Selbstbewusst, cool und sexy: Debbie Harry prägte als Sängerin der Band Blondie das Bild der Frontfrau im Pop. Eine Dokumentation von ARTE zeichnet ihren Weg nach, der in einer kleinbürgerlichen Stadt in New Jersey begann.

In der ARTE-Dokumentation "Debbie Harry – Atomic Blondie" erzählt Pascal Forneri den Werdegang eines kleinbürgerlich konservativ aufgewachsenen Mädchens zum größten Popstar seiner Zeit. Die Band Blondie mit Sängerin Debbie Harry entsprang Mitte der 70-er der New Yorker Punkszene. Mit ihrer großen Popbegabung suchten die kunstaffinen Musiker jedoch den Weg in einen neuen, selbstdefinierten Mainstream. Der machte Anleihen bei Disco, Wave, dem brandneuen Rap und klassischen Ohrwurm-Melodien. Mit Hits wie "Denis", "Heart of Glass" und "Call Me" landete Blondie in den späteren 70-ern und frühen 80-ern einen Hit nach dem anderen. Die 52 Minuten lange Doku, eine deutsche Erstausstrahlung, zeichnet den Weg Debbie Harrys und ihres langjährigen Lebens- und Kreativpartners Chris Stein nach.

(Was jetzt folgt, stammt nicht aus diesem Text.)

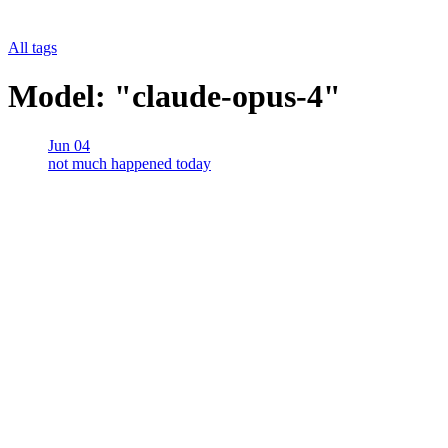
All tags
Model: "claude-opus-4"
Jun 04
not much happened today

Fast möchte man meinen, Debbie Harry – in zahlreichen Interviewschnipseln dieser lehrreichen Dokumentation ist es zu sehen – wolle selbst nicht zu viel von dem verraten, was hinter ihrem mit Oberflächenreizen spielenden Pop tatsächlich steckt. Warum auch, ihre kühle Erotik, das punkig Trotzige, Überlegene – es könnte darunter leiden. Letztlich muss man sich ja als Popphänomen nicht selbst analysieren. Auch diese Verweigerung ist ein Stück weit Punk.

Debbie Harry kam am 1. Juli 1945 als Angela Trimble zur Welt. Ihre Mutter, eine bekannte Konzertpianistin, gab sie zur Adoption frei. So landete das drei Monate alte Baby als Deborah Ann "Debbie" Harry bei einer kleinbürgerlichen Familie in Hawthorne, New Jersey. Deren Ideal sah für Mädchen vor, brav und aufrecht zu leben, damit man einen guten Mann findet. Debbie jedoch legte sich früh eine Alternativ-Version dieser Persönlichkeit zu, mit der sie sich im Nachbarort den Jungs präsentierte, während sie daheim brav blieb. Der Basistest fürs Popbusiness war bestanden.

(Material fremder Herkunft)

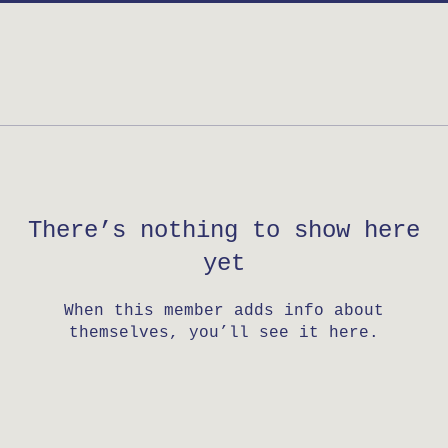
There’s nothing to show here
yet
When this member adds info about
themselves, you’ll see it here.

Später ging Debbie Harry nach New York, um als Künstlerin ein selbstbestimmtes Leben zu führen. Der kurzlebigen Flower-Power-Band The Wind In The Willows folgte der Schritt hinein in den Geburtskanal des Punk – zu Blondie. Als erster Pin-Up-Rockstar der Geschichte inspirierte die Platinblonde zahlreiche Frauen, in Bands die tragende Rolle zu übernehmen und eine selbst gewählte Version von Erotik, Glam und Spaß zu definieren – nicht nur die der Männer. So wurde ein wohlerzogenes Mädchen aus der Nachkriegs-Vorstadtkultur Amerikas zur Wegbereiterin der Girl Power. Madonna, Taylor Swift und Lady Gaga wären ohne Debbie Harry nicht möglich gewesen.